People collaborated with the Germans for many reasons. Antisemitic ideas often played a role, but not always. Some people had personal scores to settle. Others reported Jews out of greed in hopes that they might confiscate their belongings. Fear of the Germans sometimes stopped people from helping Jews.

Who knew about the Holocaust?

It is difficult to determine how many people knew that Jews were murdered during the war. Few will have realized the full extent of Nazi crimes. But in many cases the population knew at least part of it.

In Germany, the plan to murder all Jews was officially a secret, but rumors soon began to circulate due to the large number of people involved. Soldiers stationed in the east wrote about the executions in their letters home and took photographs. Many others were involved in processing Jewish property that was left behind after the deportations.

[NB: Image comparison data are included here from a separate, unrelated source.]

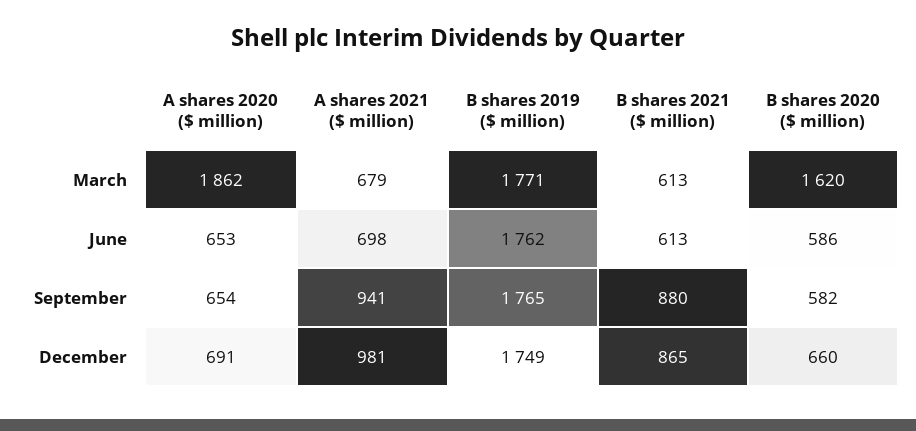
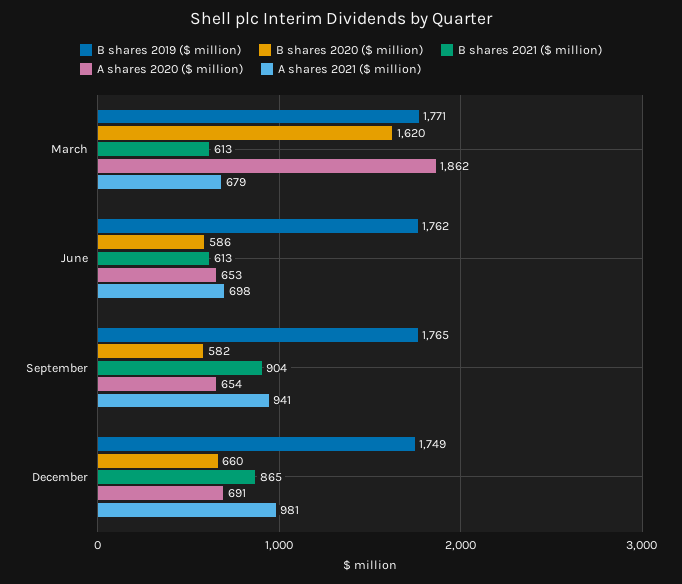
  {
    "A shares 2020 ($ million)": {
      "March": 1862,
      "June": 653,
      "September": 654,
      "December": 691
    },
    "A shares 2021 ($ million)": {
      "March": 679,
      "June": 698,
      "September": 941,
      "December": 981
    },
    "B shares 2019 ($ million)": {
      "March": 1771,
      "June": 1762,
      "September": 1765,
      "December": 1749
    },
    "B shares 2021 ($ million)": {
      "March": 613,
      "June": 613,
-     "September": 880,
+     "September": 904,
      "December": 865
    },
    "B shares 2020 ($ million)": {
      "March": 1620,
      "June": 586,
      "September": 582,
      "December": 660
    }
  }

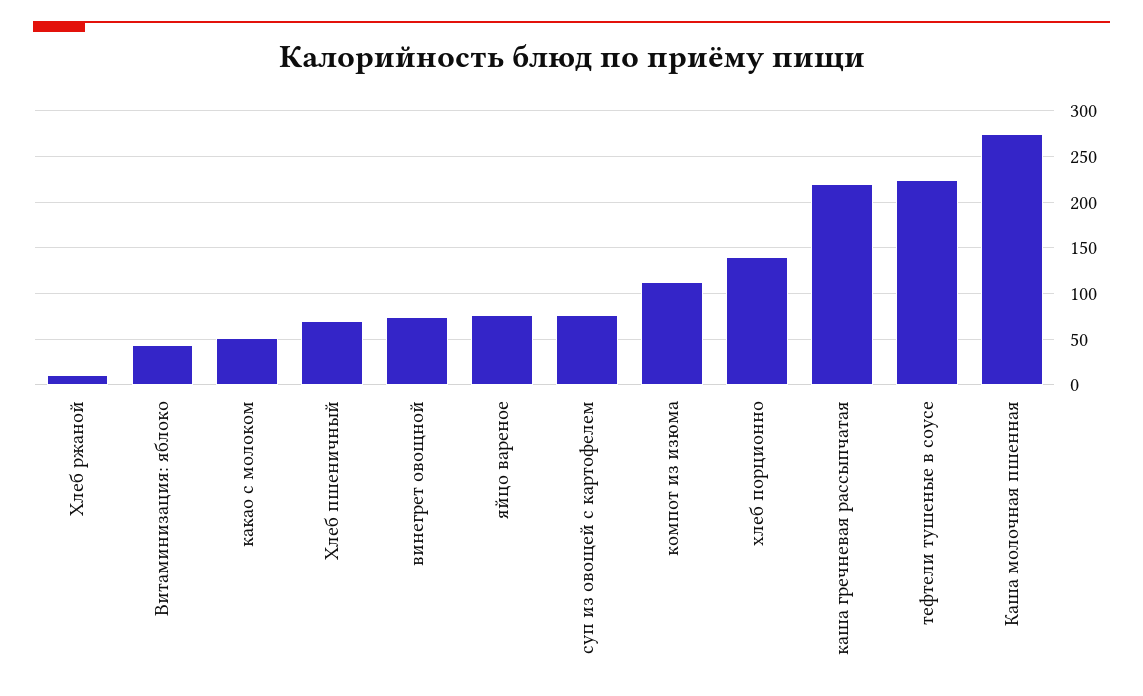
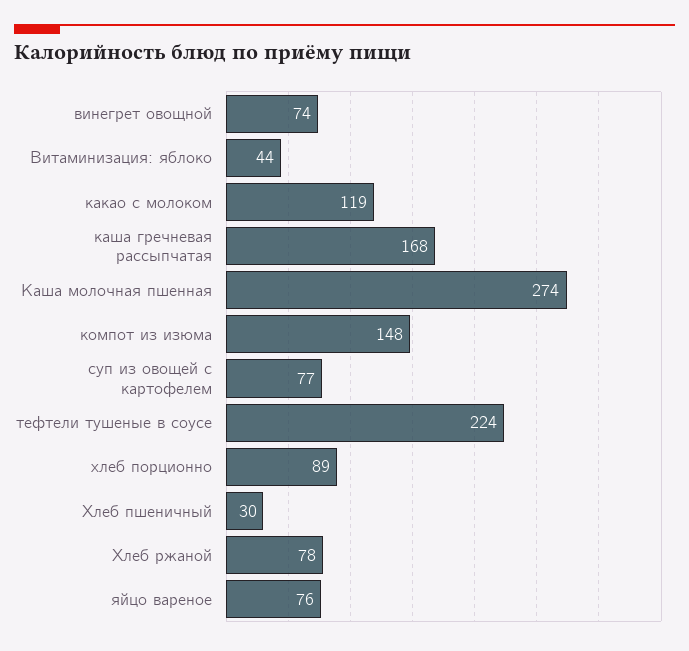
  {
-   "Хлеб ржаной": 10,
+   "Хлеб ржаной": 78,
    "Витаминизация: яблоко": 44,
-   "какао с молоком": 50,
+   "какао с молоком": 119,
-   "Хлеб пшеничный": 70,
+   "Хлеб пшеничный": 30,
    "винегрет овощной": 74,
    "яйцо вареное": 76,
    "суп из овощей с картофелем": 77,
-   "компот из изюма": 110,
+   "компот из изюма": 148,
-   "хлеб порционно": 140,
+   "хлеб порционно": 89,
-   "каша гречневая рассыпчатая": 220,
+   "каша гречневая рассыпчатая": 168,
    "тефтели тушеные в соусе": 224,
    "Каша молочная пшенная": 274
  }

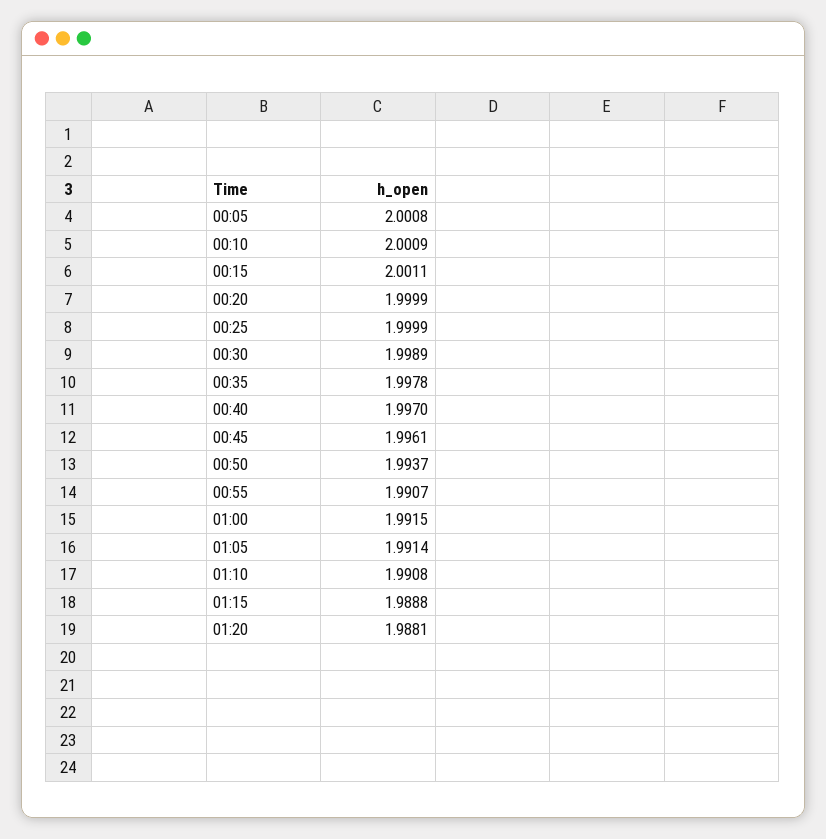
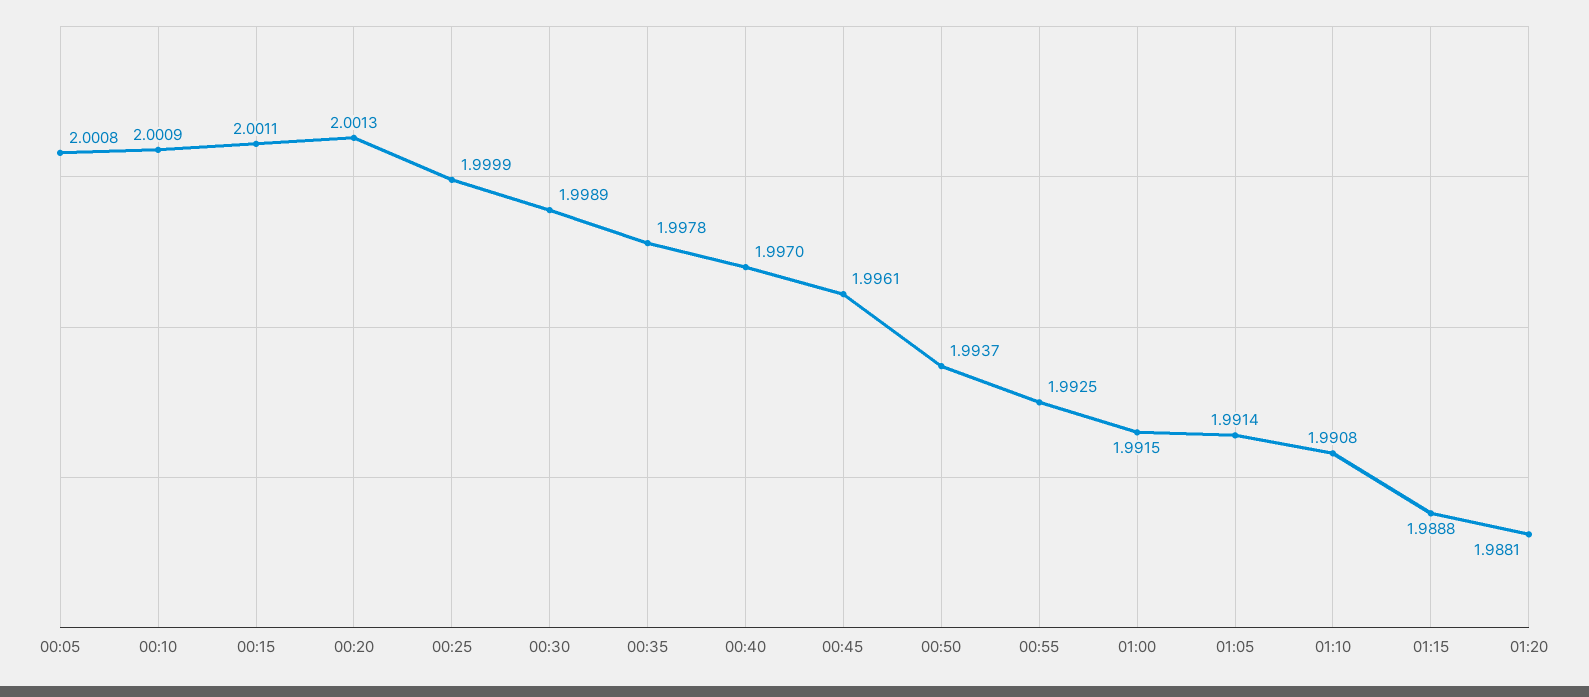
  {
    "00:05": 2.0008,
    "00:10": 2.0009,
    "00:15": 2.0011,
-   "00:20": 1.9999,
+   "00:20": 2.0013,
    "00:25": 1.9999,
    "00:30": 1.9989,
    "00:35": 1.9978,
    "00:40": 1.997,
    "00:45": 1.9961,
    "00:50": 1.9937,
-   "00:55": 1.9907,
+   "00:55": 1.9925,
    "01:00": 1.9915,
    "01:05": 1.9914,
    "01:10": 1.9908,
    "01:15": 1.9888,
    "01:20": 1.9881
  }

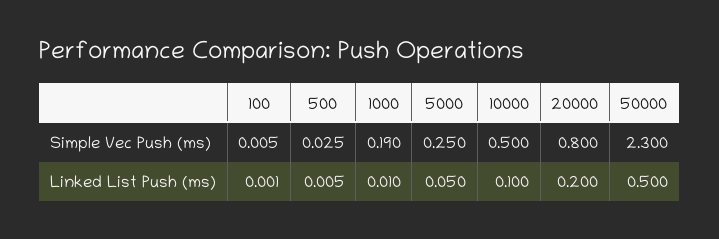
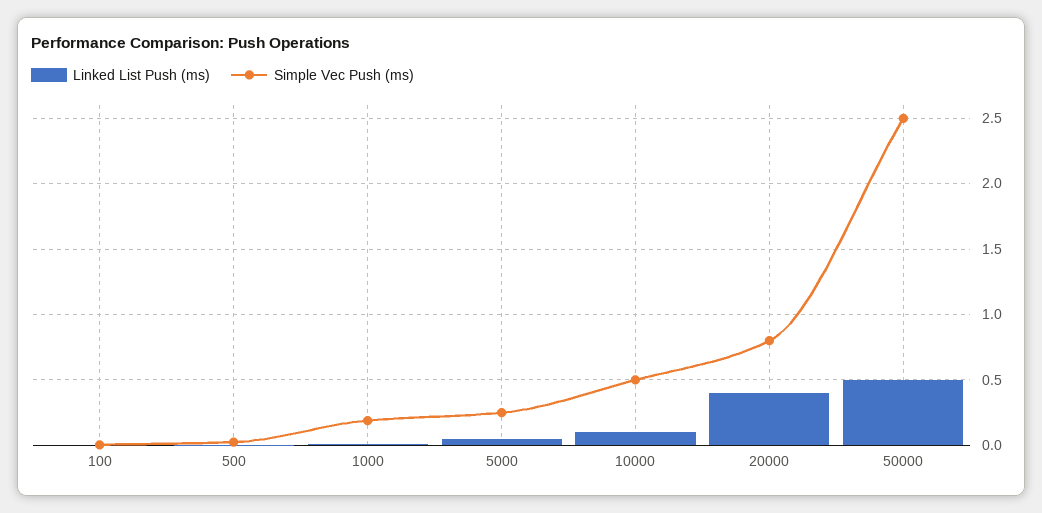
  {
    "Simple Vec Push (ms)": {
      "100": 0.005,
      "500": 0.025,
      "1000": 0.19,
      "5000": 0.25,
      "10000": 0.5,
      "20000": 0.8,
-     "50000": 2.3
+     "50000": 2.5
    },
    "Linked List Push (ms)": {
      "100": 0.001,
      "500": 0.005,
      "1000": 0.01,
      "5000": 0.05,
      "10000": 0.1,
-     "20000": 0.2,
+     "20000": 0.4,
      "50000": 0.5
    }
  }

The Germans didn't know much about the death camps. Its existence was deliberately kept secret from the outside world. Still, local people close to execution sites, ghettos and camps knew what was happening. In the rest of the occupied territories, this knowledge was less public, although it was clear that deportation to so-called "labor camps" did not bode well for Jews.

Reports of the murder of Jews reached the Allied countries from 1942 onwards, but with limited effect, also because they were often based on "rumors" and reached the other side of the ocean with great delay. Furthermore, the Nazi crimes were so unimaginable that few could believe that the reports were not exaggerated. It was not until the Allies liberated the concentration and extermination camps that the world realized the magnitude of the crime that had taken place.